Factory farming and genetically modified animals is a topic that can be described for days with horrible breeding to form chickens that cannot stand on their own legs because of their weight and rods stabbed into sows’ brains to inhibit special hormones to produce more piglets.

Factory farming is not just about how the animals are treated; it affects us, humans, in a hundred different ways.

Large-scale commercial livestock and poultry operations produce an estimated 500 million tons of manure each year, more than three times the sewage produced by the entire U.S. human population.

Most of that 500 million tons of manure are untreated and dumped into lakes and spread on farm land in such large amounts that the soil cannot absorb it, so it leaks into the environment and waterways.
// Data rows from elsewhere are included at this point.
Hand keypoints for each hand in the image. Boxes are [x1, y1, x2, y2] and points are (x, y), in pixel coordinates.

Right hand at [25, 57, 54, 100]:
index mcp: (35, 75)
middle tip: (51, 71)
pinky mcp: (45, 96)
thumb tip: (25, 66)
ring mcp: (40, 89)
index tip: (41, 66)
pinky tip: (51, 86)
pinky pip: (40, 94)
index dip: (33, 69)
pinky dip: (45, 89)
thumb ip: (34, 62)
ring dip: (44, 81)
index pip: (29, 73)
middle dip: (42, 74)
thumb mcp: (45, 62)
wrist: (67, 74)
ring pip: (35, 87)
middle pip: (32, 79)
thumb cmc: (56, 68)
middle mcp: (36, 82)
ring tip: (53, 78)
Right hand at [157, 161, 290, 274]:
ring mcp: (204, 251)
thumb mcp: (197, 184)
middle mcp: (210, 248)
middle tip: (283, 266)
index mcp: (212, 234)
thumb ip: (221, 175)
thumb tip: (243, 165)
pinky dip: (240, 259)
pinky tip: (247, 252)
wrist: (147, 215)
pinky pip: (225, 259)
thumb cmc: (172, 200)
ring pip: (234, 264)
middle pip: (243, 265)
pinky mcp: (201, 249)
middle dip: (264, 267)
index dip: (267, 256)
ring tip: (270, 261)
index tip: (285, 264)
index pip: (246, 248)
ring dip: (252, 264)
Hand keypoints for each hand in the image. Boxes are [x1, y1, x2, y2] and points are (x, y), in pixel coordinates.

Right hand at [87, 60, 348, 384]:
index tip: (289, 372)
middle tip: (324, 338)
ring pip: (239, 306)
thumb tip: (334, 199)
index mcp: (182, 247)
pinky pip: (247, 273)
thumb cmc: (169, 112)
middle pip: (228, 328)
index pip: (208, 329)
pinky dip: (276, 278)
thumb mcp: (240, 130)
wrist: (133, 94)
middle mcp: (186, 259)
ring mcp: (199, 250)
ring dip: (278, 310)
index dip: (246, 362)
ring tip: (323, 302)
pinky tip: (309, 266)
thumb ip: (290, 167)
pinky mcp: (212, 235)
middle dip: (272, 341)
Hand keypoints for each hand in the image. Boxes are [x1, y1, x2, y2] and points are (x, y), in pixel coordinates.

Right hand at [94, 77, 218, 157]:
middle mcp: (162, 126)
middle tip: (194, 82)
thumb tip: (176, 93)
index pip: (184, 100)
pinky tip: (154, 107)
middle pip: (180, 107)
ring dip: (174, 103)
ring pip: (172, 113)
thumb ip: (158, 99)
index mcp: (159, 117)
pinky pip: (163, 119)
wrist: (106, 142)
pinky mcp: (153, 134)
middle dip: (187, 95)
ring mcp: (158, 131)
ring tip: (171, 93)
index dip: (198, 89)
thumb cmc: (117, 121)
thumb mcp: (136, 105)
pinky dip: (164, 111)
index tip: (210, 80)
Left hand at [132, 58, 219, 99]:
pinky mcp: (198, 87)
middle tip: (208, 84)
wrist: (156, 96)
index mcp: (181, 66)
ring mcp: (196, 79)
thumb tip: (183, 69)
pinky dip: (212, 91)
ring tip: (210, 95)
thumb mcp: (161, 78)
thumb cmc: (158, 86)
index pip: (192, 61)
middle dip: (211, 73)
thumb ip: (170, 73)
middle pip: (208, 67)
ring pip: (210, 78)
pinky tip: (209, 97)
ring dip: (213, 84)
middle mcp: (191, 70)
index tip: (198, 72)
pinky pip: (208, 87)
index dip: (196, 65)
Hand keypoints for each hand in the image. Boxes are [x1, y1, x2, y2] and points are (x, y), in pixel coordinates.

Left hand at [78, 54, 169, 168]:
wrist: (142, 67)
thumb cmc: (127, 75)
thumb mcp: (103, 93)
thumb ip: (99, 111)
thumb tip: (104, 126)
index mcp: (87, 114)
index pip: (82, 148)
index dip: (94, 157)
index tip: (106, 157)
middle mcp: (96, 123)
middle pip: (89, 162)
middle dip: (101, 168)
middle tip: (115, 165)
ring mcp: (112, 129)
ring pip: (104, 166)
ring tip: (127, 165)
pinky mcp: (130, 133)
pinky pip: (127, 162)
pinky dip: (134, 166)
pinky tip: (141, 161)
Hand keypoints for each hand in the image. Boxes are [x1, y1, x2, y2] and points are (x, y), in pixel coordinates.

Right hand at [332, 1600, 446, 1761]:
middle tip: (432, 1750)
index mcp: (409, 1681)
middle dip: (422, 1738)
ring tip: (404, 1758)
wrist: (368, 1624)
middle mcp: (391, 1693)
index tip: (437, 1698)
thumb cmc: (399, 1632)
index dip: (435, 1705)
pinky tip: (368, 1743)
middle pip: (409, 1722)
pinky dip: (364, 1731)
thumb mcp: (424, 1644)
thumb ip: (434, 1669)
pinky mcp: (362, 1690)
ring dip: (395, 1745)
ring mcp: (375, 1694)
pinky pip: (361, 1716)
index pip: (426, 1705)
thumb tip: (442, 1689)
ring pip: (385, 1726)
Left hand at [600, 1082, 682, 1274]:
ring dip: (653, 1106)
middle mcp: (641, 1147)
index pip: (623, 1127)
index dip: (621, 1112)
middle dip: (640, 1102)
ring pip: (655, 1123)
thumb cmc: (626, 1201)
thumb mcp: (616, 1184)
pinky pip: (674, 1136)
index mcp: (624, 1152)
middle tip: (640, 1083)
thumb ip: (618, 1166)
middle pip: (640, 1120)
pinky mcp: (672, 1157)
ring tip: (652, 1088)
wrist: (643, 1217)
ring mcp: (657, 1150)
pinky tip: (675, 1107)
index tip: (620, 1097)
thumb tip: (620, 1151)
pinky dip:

Not to mention the disease and sickness that rides within this literal wave of crap. It goes into our waterways, kills the fish, and comes to us.

The meat in that cheese burger we so often love is filled with E. coli and other diseases because of how the animals are packed so close together, bacteria soaking into their hides as they are forced to live in piles of their own excrement.

“It won’t make me stop eating meat. Maybe if I actually see it happen, then it might affect me. But food is food. As long as it fills me up, I’m good,” senior Glenn Heghes said.

The milk people crave causes cows to be kept in a state of pregnancy for months so they can continue to produce milk painfully in cramped spaces, via hormonal tampering by people.

The cruelty that farmed animals face just to make it cheaper for humans to buy meat is an unspeakable crime that needs to be resolved. Conditions need to be improved and factory farming halted.